**Aim of the exercise**
Show all lines containing "solid" from the data below.

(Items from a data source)
════════════════
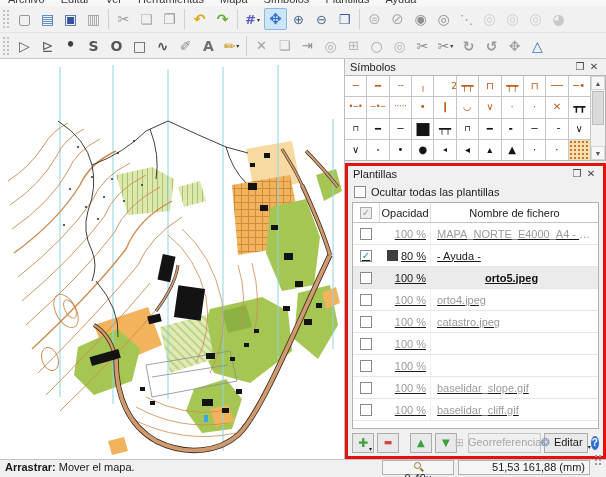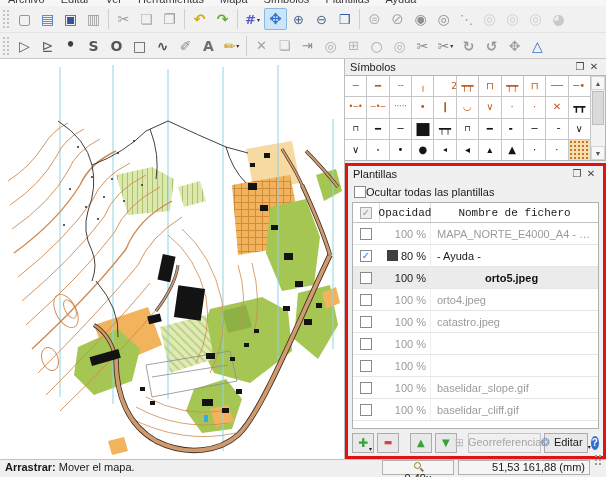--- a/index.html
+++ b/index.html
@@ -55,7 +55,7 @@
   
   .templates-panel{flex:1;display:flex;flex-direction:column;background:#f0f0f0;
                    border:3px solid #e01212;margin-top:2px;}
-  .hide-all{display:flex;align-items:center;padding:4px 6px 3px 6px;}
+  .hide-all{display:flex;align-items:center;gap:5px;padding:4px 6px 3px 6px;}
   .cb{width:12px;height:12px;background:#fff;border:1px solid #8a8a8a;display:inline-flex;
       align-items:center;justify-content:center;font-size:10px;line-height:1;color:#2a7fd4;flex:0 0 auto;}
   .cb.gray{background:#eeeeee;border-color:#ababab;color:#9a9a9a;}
════════════════
**Solution to this problem**
                    border:3px solid #e01212;margin-top:2px;}
   .cb{width:12px;height:12px;background:#fff;border:1px solid #8a8a8a;display:inline-flex;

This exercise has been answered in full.